[Exercise instructions]:
The answer must be an exact transcription of the lines below from the first through the one containing "45: (521, 216, 0.78)", with the pictures left out; please add nothing else.

[Given data]:
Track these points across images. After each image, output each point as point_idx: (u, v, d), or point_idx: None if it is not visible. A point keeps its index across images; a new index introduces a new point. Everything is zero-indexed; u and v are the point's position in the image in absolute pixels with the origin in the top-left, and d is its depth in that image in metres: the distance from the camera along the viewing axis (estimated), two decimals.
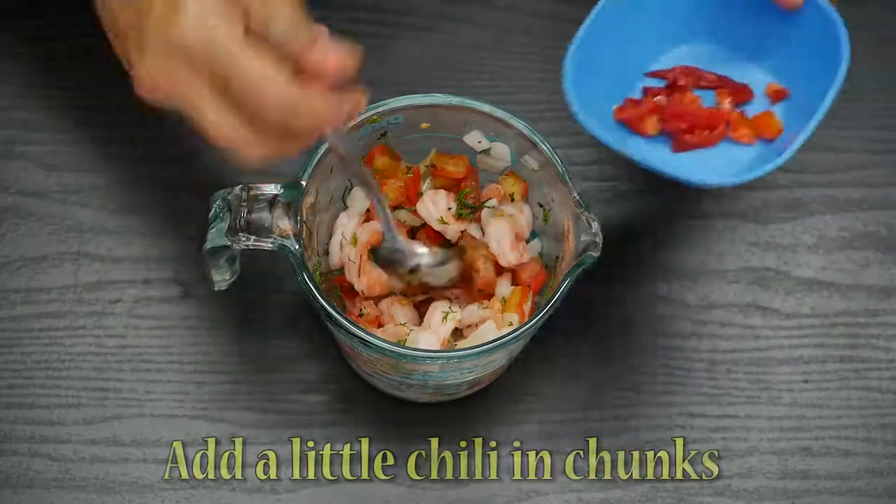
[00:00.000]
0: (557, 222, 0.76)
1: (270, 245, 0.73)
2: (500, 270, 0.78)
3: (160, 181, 0.90)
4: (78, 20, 0.95)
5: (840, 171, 0.93)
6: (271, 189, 0.73)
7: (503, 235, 0.77)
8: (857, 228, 0.91)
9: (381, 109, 0.76)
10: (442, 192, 0.79)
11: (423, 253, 0.77)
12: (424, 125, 0.77)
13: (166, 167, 0.90)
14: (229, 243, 0.73)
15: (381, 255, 0.77)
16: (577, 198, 0.72)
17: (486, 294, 0.79)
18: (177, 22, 0.62)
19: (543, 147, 0.75)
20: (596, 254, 0.71)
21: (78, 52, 0.93)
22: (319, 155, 0.74)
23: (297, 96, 0.62)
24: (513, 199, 0.79)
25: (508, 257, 0.77)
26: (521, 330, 0.71)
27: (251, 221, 0.72)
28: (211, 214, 0.73)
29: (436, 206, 0.79)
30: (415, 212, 0.80)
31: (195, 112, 0.64)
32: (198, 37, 0.61)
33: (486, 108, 0.75)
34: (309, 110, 0.62)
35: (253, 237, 0.73)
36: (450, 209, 0.79)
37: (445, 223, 0.78)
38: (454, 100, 0.76)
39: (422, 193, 0.79)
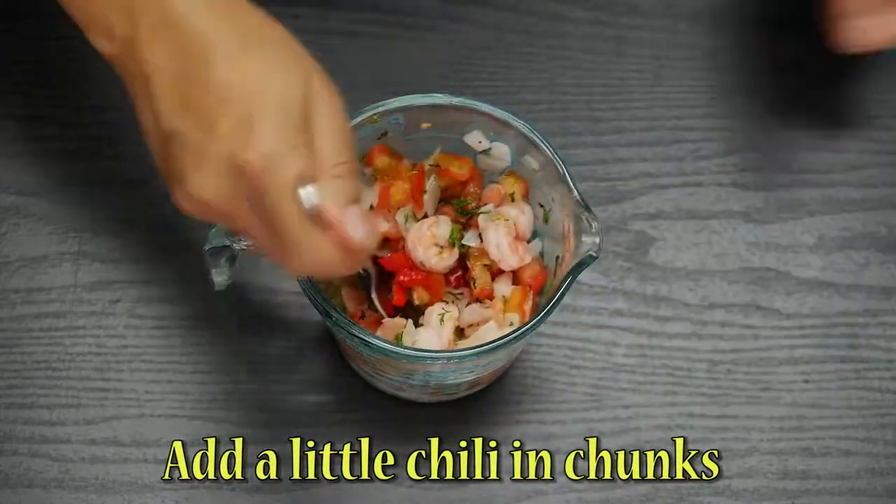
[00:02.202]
0: (558, 222, 0.76)
1: None
2: (500, 271, 0.78)
3: (161, 181, 0.90)
4: None
5: (840, 171, 0.93)
6: None
7: (502, 240, 0.77)
8: (857, 228, 0.91)
9: (381, 110, 0.76)
10: (429, 222, 0.78)
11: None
12: (425, 125, 0.77)
13: None
14: (229, 243, 0.73)
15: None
16: (578, 198, 0.72)
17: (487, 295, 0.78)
18: (246, 143, 0.62)
19: (544, 147, 0.75)
20: (596, 254, 0.71)
21: (78, 52, 0.93)
22: None
23: (326, 257, 0.63)
24: (513, 199, 0.79)
25: (510, 261, 0.77)
26: (522, 330, 0.71)
27: None
28: None
29: (424, 248, 0.78)
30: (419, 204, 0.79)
31: (239, 230, 0.65)
32: (263, 166, 0.62)
33: (487, 108, 0.75)
34: (330, 266, 0.64)
35: None
36: (438, 246, 0.78)
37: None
38: (454, 100, 0.76)
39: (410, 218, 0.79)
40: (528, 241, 0.79)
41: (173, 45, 0.64)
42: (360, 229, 0.63)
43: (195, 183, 0.64)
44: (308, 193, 0.62)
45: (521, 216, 0.78)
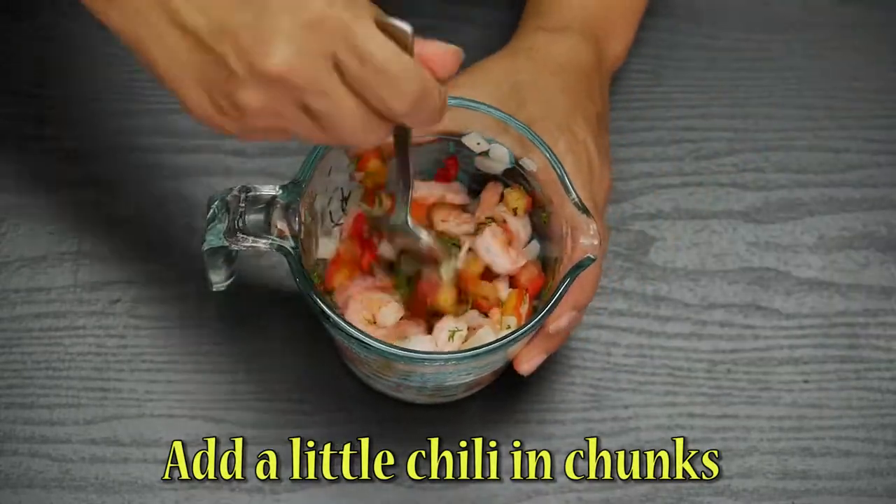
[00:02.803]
0: (556, 225, 0.76)
1: (268, 246, 0.72)
2: (495, 275, 0.78)
3: (161, 181, 0.90)
4: (78, 20, 0.95)
5: (840, 171, 0.93)
6: (270, 190, 0.73)
7: (490, 243, 0.77)
8: (857, 228, 0.91)
9: None
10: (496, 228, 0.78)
11: (425, 238, 0.76)
12: None
13: (167, 167, 0.90)
14: (227, 244, 0.73)
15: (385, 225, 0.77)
16: (577, 200, 0.72)
17: (483, 299, 0.78)
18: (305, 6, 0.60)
19: (542, 150, 0.75)
20: (594, 256, 0.71)
21: (78, 51, 0.93)
22: (318, 156, 0.74)
23: (426, 77, 0.62)
24: (515, 213, 0.78)
25: (503, 264, 0.77)
26: (519, 333, 0.71)
27: (249, 222, 0.72)
28: (209, 215, 0.73)
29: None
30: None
31: (298, 136, 0.64)
32: (340, 21, 0.60)
33: (486, 109, 0.75)
34: (435, 90, 0.63)
35: (251, 238, 0.72)
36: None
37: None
38: (453, 101, 0.75)
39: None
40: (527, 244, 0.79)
41: None
42: (449, 59, 0.64)
43: (239, 99, 0.62)
44: (400, 22, 0.61)
45: (521, 230, 0.78)
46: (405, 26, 0.62)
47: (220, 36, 0.62)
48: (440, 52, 0.64)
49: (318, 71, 0.61)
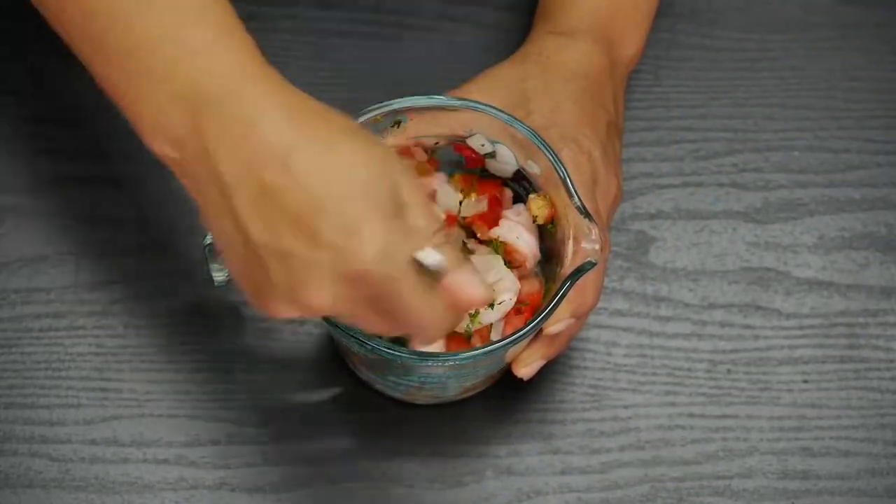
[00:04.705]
0: (560, 231, 0.75)
1: None
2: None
3: (162, 180, 0.90)
4: None
5: (840, 171, 0.93)
6: None
7: (522, 232, 0.76)
8: (857, 228, 0.91)
9: (385, 110, 0.75)
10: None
11: None
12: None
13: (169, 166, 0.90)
14: None
15: None
16: (579, 204, 0.72)
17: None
18: (357, 249, 0.61)
19: (546, 153, 0.74)
20: (595, 260, 0.71)
21: None
22: None
23: (449, 319, 0.65)
24: (535, 221, 0.77)
25: (529, 246, 0.76)
26: (517, 335, 0.71)
27: None
28: None
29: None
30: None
31: (360, 324, 0.66)
32: (381, 268, 0.61)
33: (491, 111, 0.75)
34: (452, 324, 0.66)
35: None
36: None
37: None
38: (458, 102, 0.75)
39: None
40: None
41: (247, 153, 0.61)
42: (480, 287, 0.64)
43: (311, 295, 0.62)
44: (427, 254, 0.62)
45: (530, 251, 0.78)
46: (440, 263, 0.63)
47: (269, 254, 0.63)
48: (468, 286, 0.65)
49: (355, 307, 0.64)
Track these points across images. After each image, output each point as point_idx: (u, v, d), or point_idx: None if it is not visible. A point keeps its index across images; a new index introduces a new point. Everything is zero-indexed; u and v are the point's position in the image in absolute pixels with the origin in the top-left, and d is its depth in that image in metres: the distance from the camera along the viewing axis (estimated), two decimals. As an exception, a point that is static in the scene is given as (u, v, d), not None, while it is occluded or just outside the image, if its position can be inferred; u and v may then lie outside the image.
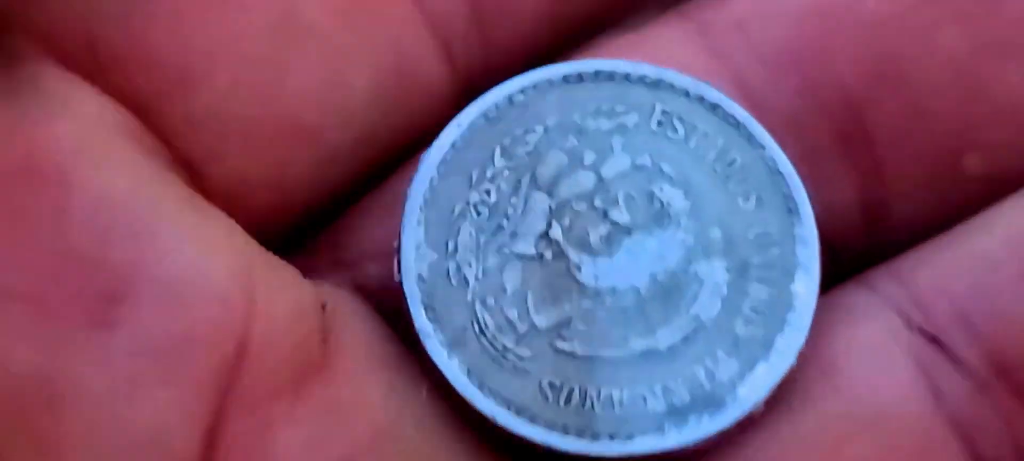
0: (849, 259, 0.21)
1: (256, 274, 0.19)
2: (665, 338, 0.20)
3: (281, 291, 0.19)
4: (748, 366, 0.19)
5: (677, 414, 0.19)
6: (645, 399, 0.19)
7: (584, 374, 0.19)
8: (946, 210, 0.21)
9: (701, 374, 0.19)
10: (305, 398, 0.19)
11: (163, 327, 0.18)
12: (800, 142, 0.21)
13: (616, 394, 0.19)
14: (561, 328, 0.20)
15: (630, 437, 0.19)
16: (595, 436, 0.19)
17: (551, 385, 0.19)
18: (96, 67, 0.19)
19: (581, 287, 0.20)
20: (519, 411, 0.19)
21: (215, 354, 0.18)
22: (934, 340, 0.19)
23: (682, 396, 0.19)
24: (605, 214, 0.20)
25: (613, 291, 0.20)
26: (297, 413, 0.19)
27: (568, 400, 0.19)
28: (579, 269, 0.20)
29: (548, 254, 0.20)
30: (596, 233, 0.20)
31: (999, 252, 0.20)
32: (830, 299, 0.20)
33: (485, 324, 0.20)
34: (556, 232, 0.20)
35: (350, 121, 0.20)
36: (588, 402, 0.19)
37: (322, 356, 0.19)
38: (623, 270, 0.20)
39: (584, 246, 0.20)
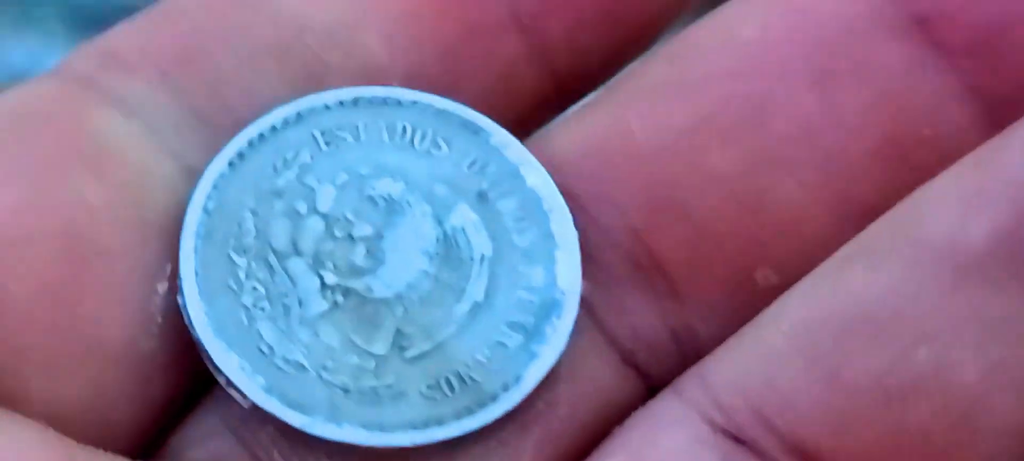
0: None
1: None
2: (476, 291, 0.21)
3: None
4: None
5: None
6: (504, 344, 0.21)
7: (445, 363, 0.20)
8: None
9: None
10: None
11: None
12: (598, 274, 0.21)
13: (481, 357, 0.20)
14: (399, 341, 0.20)
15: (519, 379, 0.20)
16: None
17: (429, 387, 0.20)
18: None
19: (384, 301, 0.20)
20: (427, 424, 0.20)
21: None
22: (737, 439, 0.20)
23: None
24: (350, 237, 0.21)
25: (409, 286, 0.21)
26: None
27: (451, 388, 0.20)
28: (372, 290, 0.20)
29: (339, 299, 0.20)
30: (358, 256, 0.21)
31: (784, 345, 0.20)
32: (641, 410, 0.21)
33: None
34: (330, 279, 0.20)
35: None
36: (468, 380, 0.20)
37: None
38: (403, 266, 0.21)
39: (360, 271, 0.21)
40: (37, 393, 0.19)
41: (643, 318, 0.21)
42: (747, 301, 0.21)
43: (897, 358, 0.19)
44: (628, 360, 0.22)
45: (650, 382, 0.21)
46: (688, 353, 0.21)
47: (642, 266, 0.21)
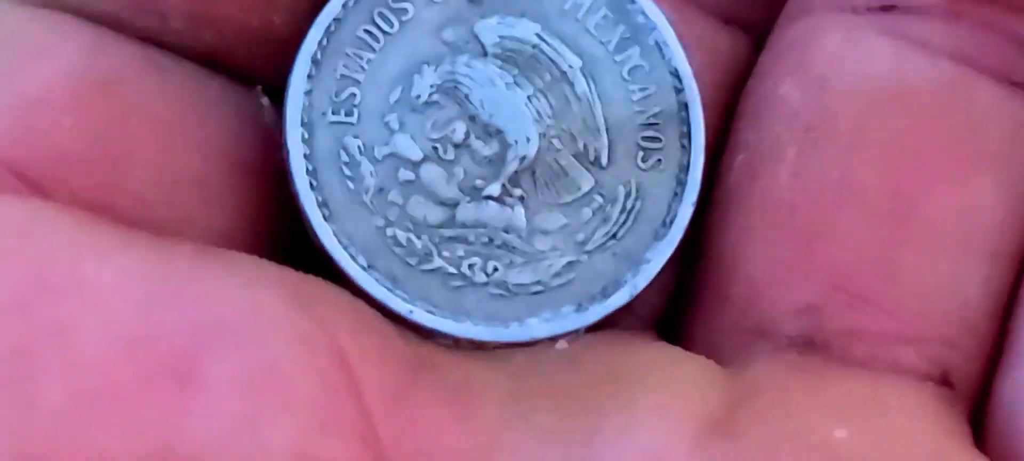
0: None
1: None
2: None
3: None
4: None
5: None
6: None
7: None
8: None
9: None
10: None
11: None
12: None
13: None
14: None
15: None
16: None
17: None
18: None
19: None
20: None
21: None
22: (888, 7, 0.22)
23: None
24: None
25: None
26: None
27: None
28: None
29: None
30: None
31: None
32: (771, 46, 0.23)
33: None
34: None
35: None
36: None
37: None
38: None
39: None
40: None
41: None
42: None
43: None
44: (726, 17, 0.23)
45: (756, 33, 0.23)
46: None
47: None
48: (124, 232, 0.21)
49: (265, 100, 0.23)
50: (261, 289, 0.20)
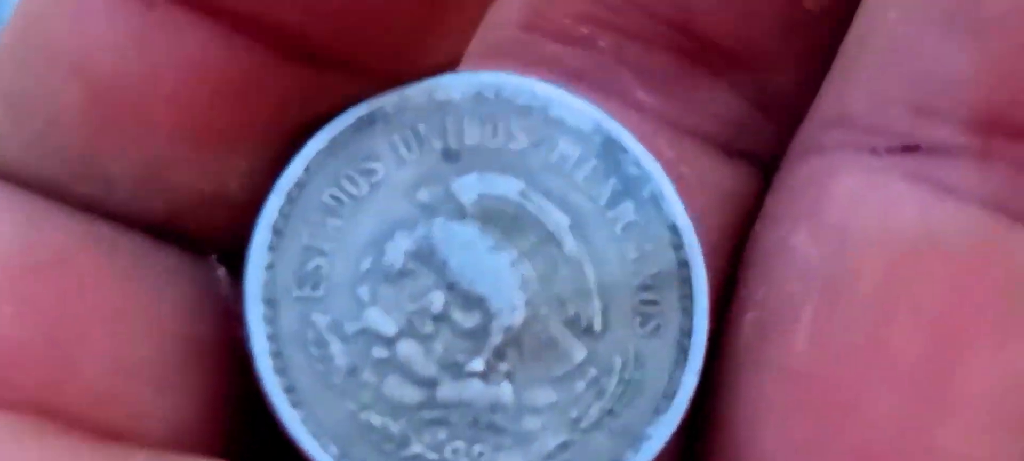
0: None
1: None
2: None
3: None
4: None
5: None
6: None
7: None
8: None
9: None
10: None
11: None
12: (654, 73, 0.21)
13: None
14: None
15: None
16: None
17: None
18: None
19: None
20: None
21: None
22: (911, 148, 0.20)
23: None
24: None
25: None
26: None
27: None
28: None
29: None
30: None
31: (907, 30, 0.20)
32: (780, 185, 0.21)
33: None
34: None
35: None
36: None
37: None
38: None
39: None
40: None
41: (724, 101, 0.21)
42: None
43: None
44: (731, 150, 0.21)
45: (764, 165, 0.21)
46: (783, 119, 0.21)
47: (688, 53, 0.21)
48: (74, 443, 0.19)
49: (222, 271, 0.21)
50: None
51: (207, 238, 0.21)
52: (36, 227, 0.20)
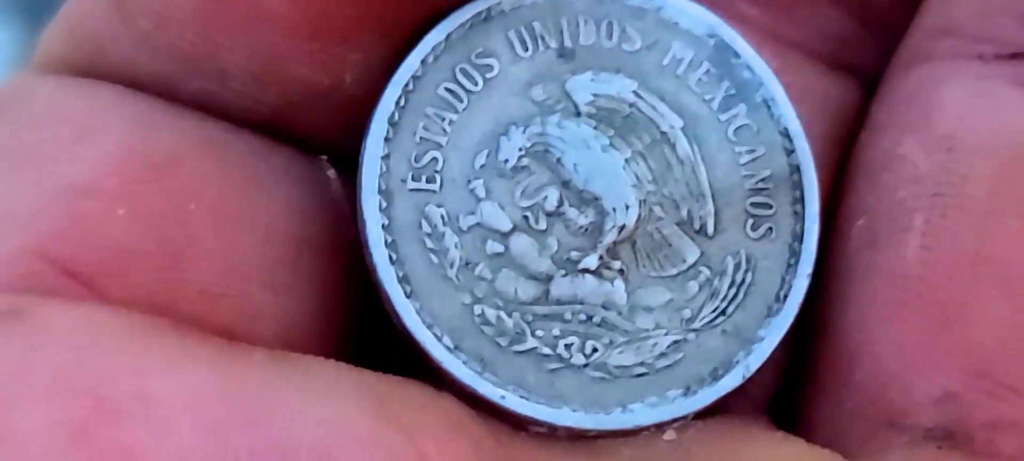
0: None
1: None
2: None
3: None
4: None
5: None
6: None
7: None
8: None
9: None
10: None
11: None
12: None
13: None
14: None
15: None
16: None
17: None
18: None
19: None
20: None
21: None
22: (1018, 55, 0.20)
23: None
24: None
25: None
26: None
27: None
28: None
29: None
30: None
31: None
32: (886, 95, 0.21)
33: None
34: None
35: None
36: None
37: None
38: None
39: None
40: None
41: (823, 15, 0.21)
42: None
43: None
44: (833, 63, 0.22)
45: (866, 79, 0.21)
46: (884, 34, 0.21)
47: None
48: (189, 338, 0.19)
49: (332, 172, 0.21)
50: (342, 402, 0.18)
51: (318, 136, 0.21)
52: (147, 128, 0.20)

[Expected output]:
Track these points across images. After each image, output each point as point_idx: (u, v, d), or point_idx: None if it is not visible. A point keeps its index across images; a new index introduces a new point. Everything is zero-indexed; u and v are the point's position in the image in absolute pixels with the origin in the top-left, and d is its depth in that image in metres: the distance from the camera along the viewing axis (estimated), two decimals.
[00:00.000]
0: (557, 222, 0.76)
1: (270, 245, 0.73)
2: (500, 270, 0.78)
3: (160, 181, 0.90)
4: (78, 20, 0.95)
5: (840, 171, 0.93)
6: (271, 189, 0.73)
7: (503, 235, 0.77)
8: (857, 228, 0.91)
9: (381, 109, 0.76)
10: (442, 192, 0.79)
11: (423, 253, 0.77)
12: (424, 125, 0.77)
13: (166, 167, 0.90)
14: (229, 243, 0.73)
15: (381, 255, 0.77)
16: (577, 198, 0.72)
17: (486, 294, 0.79)
18: (177, 22, 0.62)
19: (543, 147, 0.75)
20: (596, 254, 0.71)
21: (78, 52, 0.93)
22: (319, 155, 0.74)
23: (297, 96, 0.62)
24: (513, 199, 0.79)
25: (508, 257, 0.77)
26: (521, 330, 0.71)
27: (251, 221, 0.72)
28: (211, 214, 0.73)
29: (436, 206, 0.79)
30: (415, 212, 0.80)
31: (195, 112, 0.64)
32: (198, 37, 0.61)
33: (486, 108, 0.75)
34: (309, 110, 0.62)
35: (253, 237, 0.73)
36: (450, 209, 0.79)
37: (445, 223, 0.78)
38: (454, 100, 0.76)
39: (422, 193, 0.79)
[00:02.202]
0: (558, 222, 0.76)
1: None
2: (500, 271, 0.78)
3: (161, 181, 0.90)
4: None
5: (840, 171, 0.93)
6: None
7: (502, 240, 0.77)
8: (857, 228, 0.91)
9: (381, 110, 0.76)
10: (429, 222, 0.78)
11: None
12: (425, 125, 0.77)
13: None
14: (229, 243, 0.73)
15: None
16: (578, 198, 0.72)
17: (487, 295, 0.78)
18: (246, 143, 0.62)
19: (544, 147, 0.75)
20: (596, 254, 0.71)
21: (78, 52, 0.93)
22: None
23: (326, 257, 0.63)
24: (513, 199, 0.79)
25: (510, 261, 0.77)
26: (522, 330, 0.71)
27: None
28: None
29: (424, 248, 0.78)
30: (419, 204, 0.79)
31: (239, 230, 0.65)
32: (263, 166, 0.62)
33: (487, 108, 0.75)
34: (330, 266, 0.64)
35: None
36: (438, 246, 0.78)
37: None
38: (454, 100, 0.76)
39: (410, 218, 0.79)
40: (528, 241, 0.79)
41: (173, 45, 0.64)
42: (360, 229, 0.63)
43: (195, 183, 0.64)
44: (308, 193, 0.62)
45: (521, 216, 0.78)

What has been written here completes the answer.